* **PROVIDED PASSAGE**:
========
Friday, December 10, 2010

My Love Affair with Coffee...

...must not be mutually exclusive with my committment to care for the earth.  And this is a challenge. I am the mother of 3 children, ages ranging from almost 9 to almost 2. I work as a doula, so at times I am up all night long and for 24+ hour stretches. I need coffee to drink like I need air to breathe.

At one of my favorite hospitals, there is a Keurig Coffee Maker. I am tethered to that thing the way laboring women are tethered to medical equipment (and to read my thoughts about this, please visit my other blog!). I usually try to bring my stainless steel coffee mug with me when I work to avoid using a paper cup,  but the single use coffee container/filter thing from Keurig or any other similar coffeemaker has resulted in 1.6 billion single-use coffee cup/filters used in 2009. The coffee is decent and brewed in seconds, but the plastic gadgets go into a landfill for decades, if not a centuries. How green is Green Mountain, who bought Keurig?

My other pleasure, when running about my life with my youngest, is to grab a quick coffee on our way to wherever we're going. A cup of coffee amid a sea of toddler mayhem is the only escape I need. But by forgetting to carry my reusable travel mug with me -- just this year alone -- means I contribute to a projected 23 billion paper coffee cups used. For a whole host of reasons, these paper coffee cups are not recycleable. Post-consumer materials in coffee cups usually only accounts for 10% of the material in each cup. The other 90% is newly acquired, because the cup would be too flimsy without new material.

If you prick my veins,  my blood runneth black with dark roast. Since longer stretches of sleep are not in my near future,  UrbanEcoMama needs to stash the travel mug in the diaper/doula bag. And the Keurig coffee maker at Mt. Auburn Hospital? I'll take suggestions, because even the sludge they sell in the hospital cafeteria is not available at 3AM.
========
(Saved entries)
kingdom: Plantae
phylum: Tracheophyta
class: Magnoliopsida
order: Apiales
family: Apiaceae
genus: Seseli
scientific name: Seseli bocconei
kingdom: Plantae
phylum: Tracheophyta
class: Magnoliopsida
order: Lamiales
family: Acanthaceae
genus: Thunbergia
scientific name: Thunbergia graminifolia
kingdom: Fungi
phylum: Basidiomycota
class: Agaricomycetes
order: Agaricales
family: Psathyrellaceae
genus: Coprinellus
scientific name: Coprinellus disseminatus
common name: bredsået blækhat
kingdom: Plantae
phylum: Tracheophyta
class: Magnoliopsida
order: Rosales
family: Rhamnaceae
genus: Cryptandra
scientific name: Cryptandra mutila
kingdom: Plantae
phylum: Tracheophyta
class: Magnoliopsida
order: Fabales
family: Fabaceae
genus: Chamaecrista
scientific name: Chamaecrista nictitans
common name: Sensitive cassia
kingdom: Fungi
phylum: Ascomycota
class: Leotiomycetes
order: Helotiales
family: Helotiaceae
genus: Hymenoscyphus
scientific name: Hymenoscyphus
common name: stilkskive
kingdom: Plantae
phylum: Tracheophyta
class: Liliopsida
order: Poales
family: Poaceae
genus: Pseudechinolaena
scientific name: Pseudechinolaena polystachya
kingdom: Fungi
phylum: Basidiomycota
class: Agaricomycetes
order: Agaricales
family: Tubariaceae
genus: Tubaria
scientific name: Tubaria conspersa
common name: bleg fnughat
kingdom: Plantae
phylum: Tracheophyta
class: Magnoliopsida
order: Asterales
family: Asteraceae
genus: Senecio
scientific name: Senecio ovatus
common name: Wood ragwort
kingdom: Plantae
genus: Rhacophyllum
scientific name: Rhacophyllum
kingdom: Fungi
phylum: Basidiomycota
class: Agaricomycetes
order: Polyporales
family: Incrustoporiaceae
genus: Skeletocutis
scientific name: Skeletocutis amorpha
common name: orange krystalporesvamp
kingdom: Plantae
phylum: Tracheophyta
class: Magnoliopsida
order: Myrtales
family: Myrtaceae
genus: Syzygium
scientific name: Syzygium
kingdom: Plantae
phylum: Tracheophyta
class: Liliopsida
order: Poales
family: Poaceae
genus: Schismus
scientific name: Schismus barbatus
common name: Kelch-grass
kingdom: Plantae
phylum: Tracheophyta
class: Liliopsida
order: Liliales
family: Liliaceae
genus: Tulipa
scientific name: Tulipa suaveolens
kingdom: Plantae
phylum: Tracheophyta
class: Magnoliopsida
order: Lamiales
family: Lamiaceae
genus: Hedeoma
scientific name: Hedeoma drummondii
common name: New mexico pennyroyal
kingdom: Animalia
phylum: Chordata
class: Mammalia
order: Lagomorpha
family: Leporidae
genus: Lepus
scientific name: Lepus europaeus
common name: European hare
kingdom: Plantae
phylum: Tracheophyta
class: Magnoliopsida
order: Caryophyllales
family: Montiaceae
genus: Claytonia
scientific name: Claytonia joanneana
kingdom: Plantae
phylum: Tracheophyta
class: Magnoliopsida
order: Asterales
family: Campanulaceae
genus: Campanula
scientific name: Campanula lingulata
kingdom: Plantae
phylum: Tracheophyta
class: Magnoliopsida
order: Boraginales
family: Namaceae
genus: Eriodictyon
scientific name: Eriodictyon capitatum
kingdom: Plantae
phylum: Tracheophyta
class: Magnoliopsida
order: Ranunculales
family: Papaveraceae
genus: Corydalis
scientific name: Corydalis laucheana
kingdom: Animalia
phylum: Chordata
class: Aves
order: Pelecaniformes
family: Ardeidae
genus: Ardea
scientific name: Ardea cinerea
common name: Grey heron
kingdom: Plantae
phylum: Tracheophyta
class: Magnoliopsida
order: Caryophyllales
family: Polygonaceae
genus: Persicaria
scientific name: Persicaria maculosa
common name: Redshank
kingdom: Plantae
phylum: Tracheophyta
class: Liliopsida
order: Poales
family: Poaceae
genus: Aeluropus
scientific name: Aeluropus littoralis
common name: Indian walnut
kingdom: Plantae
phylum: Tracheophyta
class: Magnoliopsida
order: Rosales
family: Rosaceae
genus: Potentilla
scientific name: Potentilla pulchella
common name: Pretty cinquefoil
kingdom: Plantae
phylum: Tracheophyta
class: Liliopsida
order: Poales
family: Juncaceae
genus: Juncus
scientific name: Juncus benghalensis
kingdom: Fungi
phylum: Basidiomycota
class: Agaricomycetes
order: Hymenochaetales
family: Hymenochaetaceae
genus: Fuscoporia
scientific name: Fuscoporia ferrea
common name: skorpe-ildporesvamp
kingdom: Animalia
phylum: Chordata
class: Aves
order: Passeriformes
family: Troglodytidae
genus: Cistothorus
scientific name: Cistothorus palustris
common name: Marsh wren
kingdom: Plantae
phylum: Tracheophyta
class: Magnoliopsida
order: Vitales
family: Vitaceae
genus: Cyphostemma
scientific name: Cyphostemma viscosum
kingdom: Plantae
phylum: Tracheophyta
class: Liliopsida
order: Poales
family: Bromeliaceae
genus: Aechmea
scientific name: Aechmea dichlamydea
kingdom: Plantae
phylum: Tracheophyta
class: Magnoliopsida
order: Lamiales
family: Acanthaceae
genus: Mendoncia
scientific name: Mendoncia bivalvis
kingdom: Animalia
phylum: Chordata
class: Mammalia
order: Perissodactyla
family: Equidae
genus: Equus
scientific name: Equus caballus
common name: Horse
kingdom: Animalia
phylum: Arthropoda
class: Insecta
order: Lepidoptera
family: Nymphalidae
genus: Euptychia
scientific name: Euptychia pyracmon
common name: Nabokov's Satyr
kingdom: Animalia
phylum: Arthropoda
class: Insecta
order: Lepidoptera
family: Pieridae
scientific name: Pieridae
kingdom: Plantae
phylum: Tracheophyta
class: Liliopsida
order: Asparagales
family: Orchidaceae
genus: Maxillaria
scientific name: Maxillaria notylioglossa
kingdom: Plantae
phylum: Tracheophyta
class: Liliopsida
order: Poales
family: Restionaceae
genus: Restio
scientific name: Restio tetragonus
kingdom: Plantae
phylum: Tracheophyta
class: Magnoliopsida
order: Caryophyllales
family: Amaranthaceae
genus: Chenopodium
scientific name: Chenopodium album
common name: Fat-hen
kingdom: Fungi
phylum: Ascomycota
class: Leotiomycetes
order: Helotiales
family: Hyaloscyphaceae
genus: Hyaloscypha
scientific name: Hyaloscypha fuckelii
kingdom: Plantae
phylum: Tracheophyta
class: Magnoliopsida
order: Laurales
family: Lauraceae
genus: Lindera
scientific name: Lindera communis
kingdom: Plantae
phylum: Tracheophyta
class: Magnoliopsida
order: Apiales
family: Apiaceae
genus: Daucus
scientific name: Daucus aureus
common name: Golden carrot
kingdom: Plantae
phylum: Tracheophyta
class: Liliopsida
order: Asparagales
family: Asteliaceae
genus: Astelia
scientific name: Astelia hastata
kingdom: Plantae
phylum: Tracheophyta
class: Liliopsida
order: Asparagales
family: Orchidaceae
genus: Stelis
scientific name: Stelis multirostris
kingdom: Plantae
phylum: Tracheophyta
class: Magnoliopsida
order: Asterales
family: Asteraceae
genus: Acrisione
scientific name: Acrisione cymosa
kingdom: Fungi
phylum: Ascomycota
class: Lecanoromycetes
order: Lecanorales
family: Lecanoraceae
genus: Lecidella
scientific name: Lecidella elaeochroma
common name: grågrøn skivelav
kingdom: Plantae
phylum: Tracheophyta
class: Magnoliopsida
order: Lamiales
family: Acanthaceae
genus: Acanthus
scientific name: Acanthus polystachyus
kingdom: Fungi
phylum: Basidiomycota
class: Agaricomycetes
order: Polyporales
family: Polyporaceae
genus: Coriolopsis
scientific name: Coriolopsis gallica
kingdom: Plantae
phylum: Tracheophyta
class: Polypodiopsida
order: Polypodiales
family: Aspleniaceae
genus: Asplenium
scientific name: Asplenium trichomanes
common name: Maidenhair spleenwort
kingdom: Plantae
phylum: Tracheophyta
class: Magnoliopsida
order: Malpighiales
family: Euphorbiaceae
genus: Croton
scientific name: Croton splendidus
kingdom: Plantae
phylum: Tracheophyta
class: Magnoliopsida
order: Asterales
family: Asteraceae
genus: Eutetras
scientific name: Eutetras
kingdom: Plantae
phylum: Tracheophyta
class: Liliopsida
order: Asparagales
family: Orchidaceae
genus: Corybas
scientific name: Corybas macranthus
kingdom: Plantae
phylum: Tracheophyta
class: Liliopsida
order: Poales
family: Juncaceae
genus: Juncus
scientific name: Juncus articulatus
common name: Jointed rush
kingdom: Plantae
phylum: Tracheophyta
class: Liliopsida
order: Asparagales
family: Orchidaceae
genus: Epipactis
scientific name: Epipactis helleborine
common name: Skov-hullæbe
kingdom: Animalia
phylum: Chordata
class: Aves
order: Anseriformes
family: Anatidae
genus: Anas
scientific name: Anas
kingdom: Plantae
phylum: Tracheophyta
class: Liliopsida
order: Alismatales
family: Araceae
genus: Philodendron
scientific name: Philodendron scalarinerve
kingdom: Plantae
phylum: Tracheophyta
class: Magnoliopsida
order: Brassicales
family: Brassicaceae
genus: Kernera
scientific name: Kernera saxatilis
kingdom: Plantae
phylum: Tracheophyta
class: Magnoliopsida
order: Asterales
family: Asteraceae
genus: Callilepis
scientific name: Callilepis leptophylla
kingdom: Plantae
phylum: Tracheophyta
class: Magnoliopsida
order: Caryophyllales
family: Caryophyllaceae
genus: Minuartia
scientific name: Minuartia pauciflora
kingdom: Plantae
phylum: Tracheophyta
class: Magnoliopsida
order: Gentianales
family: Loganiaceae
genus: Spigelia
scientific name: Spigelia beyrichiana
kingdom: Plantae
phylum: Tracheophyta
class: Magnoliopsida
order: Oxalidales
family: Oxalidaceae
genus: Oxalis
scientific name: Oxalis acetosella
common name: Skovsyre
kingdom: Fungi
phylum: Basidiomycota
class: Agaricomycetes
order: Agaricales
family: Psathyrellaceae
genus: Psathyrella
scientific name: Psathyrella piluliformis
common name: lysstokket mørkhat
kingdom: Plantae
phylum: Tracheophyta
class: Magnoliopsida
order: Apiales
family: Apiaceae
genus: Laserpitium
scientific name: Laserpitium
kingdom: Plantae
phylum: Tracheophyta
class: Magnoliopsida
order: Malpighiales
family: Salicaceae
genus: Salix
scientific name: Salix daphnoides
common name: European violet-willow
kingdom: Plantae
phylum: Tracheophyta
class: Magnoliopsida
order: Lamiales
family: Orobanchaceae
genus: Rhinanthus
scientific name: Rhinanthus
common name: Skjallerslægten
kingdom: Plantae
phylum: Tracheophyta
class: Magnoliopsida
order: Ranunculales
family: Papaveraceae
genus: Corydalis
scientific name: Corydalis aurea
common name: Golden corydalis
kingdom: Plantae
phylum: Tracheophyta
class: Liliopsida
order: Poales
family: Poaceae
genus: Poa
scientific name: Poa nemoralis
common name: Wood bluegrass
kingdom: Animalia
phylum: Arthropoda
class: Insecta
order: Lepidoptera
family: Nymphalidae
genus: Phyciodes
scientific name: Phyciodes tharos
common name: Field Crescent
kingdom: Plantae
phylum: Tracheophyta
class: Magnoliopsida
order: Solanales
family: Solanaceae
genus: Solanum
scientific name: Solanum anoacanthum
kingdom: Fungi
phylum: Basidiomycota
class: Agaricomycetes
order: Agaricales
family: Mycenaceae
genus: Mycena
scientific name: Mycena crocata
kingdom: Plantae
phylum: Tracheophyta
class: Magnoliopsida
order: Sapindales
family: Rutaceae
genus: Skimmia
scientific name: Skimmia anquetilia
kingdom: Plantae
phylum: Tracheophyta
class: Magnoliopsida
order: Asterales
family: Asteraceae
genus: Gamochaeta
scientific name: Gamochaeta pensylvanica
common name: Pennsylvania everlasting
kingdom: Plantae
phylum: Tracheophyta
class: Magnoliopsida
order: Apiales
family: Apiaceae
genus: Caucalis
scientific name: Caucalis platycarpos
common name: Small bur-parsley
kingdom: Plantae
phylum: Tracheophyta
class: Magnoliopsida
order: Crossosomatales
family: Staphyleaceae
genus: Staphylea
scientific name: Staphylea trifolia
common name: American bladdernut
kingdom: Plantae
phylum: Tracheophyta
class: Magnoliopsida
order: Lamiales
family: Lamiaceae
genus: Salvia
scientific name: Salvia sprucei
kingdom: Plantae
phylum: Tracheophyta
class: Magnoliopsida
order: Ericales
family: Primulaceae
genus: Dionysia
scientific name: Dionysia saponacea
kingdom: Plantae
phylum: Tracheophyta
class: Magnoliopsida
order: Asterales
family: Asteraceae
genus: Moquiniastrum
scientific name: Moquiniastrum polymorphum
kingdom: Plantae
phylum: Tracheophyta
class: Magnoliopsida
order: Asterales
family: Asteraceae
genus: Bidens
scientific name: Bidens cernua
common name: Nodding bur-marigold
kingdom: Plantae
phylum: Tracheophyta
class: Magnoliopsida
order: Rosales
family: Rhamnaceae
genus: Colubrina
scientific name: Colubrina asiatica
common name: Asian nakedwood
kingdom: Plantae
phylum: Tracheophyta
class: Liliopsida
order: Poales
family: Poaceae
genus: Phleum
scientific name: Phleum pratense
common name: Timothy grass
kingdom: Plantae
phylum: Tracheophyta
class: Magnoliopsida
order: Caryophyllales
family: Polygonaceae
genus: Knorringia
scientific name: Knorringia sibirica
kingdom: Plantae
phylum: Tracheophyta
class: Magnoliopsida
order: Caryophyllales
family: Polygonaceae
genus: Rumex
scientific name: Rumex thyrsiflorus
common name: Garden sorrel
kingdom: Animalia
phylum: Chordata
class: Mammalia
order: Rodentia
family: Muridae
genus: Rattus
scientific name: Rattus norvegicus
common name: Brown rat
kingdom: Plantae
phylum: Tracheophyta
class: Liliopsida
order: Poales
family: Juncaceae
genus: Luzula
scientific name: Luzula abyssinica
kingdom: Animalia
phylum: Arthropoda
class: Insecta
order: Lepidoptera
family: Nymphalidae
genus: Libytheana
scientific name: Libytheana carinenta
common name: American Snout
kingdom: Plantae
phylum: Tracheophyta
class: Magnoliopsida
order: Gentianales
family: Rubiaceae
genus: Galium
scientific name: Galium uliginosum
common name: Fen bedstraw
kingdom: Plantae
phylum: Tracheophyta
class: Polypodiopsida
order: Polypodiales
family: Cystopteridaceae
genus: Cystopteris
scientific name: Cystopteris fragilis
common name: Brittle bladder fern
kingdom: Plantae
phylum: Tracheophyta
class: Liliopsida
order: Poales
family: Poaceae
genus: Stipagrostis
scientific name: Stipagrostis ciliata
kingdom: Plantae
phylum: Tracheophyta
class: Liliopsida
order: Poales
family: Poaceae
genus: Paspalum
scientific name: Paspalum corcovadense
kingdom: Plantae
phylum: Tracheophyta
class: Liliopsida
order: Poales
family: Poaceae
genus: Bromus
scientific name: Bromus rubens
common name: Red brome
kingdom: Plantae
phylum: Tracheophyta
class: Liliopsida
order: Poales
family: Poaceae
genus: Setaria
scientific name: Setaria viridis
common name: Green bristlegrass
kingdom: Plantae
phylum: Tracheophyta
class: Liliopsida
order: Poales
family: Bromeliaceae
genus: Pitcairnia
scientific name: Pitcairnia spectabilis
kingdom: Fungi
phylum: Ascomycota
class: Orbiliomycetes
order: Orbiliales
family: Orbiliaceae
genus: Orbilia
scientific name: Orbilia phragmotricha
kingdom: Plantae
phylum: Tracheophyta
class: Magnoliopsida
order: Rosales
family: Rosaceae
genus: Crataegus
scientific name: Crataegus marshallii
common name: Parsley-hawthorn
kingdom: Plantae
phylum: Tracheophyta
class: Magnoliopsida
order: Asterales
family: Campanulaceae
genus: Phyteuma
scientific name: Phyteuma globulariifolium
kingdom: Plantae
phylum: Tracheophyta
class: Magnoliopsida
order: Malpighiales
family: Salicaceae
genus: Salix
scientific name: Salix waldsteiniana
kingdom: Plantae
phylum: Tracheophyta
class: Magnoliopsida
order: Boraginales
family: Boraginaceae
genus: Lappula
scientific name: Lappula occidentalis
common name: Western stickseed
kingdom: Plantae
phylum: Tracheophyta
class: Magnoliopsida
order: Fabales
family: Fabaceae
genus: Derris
========
* **QUESTIONS TO ANSWER**:
a) List every company or hospital named in the post about coffee.
b) Reproduce the part of the post about coffee that starts with "My Love Affair" and goes on through "air to breathe.".

* **EXERCISE ANSWERS**:
a)
Keurig
Green Mountain
Mt. Auburn Hospital

b)
My Love Affair with Coffee...

...must not be mutually exclusive with my committment to care for the earth.  And this is a challenge. I am the mother of 3 children, ages ranging from almost 9 to almost 2. I work as a doula, so at times I am up all night long and for 24+ hour stretches. I need coffee to drink like I need air to breathe.